Only one stretch of the data below should be repeated: the lines from the line containing "right ankle: (581, 554)" through the line containing "left hip: (540, 524)", inclusive, exactly as they are.

**Material provided:**
—————

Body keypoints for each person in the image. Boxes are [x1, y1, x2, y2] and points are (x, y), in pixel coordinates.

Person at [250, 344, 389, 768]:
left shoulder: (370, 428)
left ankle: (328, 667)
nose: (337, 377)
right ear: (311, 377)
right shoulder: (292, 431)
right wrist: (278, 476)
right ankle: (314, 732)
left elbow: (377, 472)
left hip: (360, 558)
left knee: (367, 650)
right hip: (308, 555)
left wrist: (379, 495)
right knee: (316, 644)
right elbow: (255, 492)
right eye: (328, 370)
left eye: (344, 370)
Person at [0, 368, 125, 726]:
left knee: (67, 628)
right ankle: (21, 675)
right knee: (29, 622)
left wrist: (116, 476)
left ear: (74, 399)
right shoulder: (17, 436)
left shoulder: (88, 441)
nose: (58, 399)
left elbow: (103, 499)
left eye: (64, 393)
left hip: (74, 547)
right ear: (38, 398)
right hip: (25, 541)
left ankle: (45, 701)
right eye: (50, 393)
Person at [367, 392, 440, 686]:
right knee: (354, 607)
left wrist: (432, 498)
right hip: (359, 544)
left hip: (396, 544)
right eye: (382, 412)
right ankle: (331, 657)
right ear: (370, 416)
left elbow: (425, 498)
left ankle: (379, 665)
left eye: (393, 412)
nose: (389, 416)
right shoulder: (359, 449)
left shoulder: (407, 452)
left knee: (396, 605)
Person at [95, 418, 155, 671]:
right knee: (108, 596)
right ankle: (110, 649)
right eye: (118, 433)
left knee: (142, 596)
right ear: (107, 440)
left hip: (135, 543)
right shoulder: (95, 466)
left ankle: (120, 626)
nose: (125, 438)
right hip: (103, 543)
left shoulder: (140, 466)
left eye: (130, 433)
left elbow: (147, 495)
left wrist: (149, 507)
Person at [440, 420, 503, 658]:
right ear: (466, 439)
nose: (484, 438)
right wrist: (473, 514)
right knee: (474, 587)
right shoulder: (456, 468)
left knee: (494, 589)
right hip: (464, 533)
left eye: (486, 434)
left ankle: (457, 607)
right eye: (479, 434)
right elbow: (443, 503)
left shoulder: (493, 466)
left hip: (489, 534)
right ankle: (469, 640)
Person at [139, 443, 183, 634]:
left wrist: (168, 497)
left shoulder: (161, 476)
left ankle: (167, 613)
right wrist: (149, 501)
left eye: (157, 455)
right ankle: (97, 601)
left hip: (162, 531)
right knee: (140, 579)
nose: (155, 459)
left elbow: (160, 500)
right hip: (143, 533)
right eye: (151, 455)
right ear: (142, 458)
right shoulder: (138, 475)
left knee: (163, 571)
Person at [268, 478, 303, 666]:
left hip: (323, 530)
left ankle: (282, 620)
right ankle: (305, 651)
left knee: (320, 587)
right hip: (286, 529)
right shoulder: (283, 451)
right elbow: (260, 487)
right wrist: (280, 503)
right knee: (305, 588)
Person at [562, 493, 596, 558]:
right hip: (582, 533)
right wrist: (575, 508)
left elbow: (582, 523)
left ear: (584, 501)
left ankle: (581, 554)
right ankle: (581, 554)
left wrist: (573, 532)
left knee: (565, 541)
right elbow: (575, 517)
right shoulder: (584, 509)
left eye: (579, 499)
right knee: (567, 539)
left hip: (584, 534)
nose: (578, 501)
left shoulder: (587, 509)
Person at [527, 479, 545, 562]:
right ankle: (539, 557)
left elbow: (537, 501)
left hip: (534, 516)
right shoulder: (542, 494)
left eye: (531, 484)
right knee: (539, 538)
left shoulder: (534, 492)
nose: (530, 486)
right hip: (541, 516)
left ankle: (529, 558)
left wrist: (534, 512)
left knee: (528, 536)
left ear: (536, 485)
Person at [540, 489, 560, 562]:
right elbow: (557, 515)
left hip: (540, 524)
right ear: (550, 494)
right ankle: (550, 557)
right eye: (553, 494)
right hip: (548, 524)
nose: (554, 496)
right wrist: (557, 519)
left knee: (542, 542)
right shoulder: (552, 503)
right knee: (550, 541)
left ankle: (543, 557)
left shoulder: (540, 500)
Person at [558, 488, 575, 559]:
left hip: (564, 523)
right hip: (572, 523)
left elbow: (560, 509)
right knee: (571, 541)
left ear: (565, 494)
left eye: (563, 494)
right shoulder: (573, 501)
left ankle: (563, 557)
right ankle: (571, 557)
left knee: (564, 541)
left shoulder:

—————

**Response for this exercise:**
right ankle: (581, 554)
left wrist: (573, 532)
left knee: (565, 541)
right elbow: (575, 517)
right shoulder: (584, 509)
left eye: (579, 499)
right knee: (567, 539)
left hip: (584, 534)
nose: (578, 501)
left shoulder: (587, 509)
Person at [527, 479, 545, 562]:
right ankle: (539, 557)
left elbow: (537, 501)
left hip: (534, 516)
right shoulder: (542, 494)
left eye: (531, 484)
right knee: (539, 538)
left shoulder: (534, 492)
nose: (530, 486)
right hip: (541, 516)
left ankle: (529, 558)
left wrist: (534, 512)
left knee: (528, 536)
left ear: (536, 485)
Person at [540, 489, 560, 562]:
right elbow: (557, 515)
left hip: (540, 524)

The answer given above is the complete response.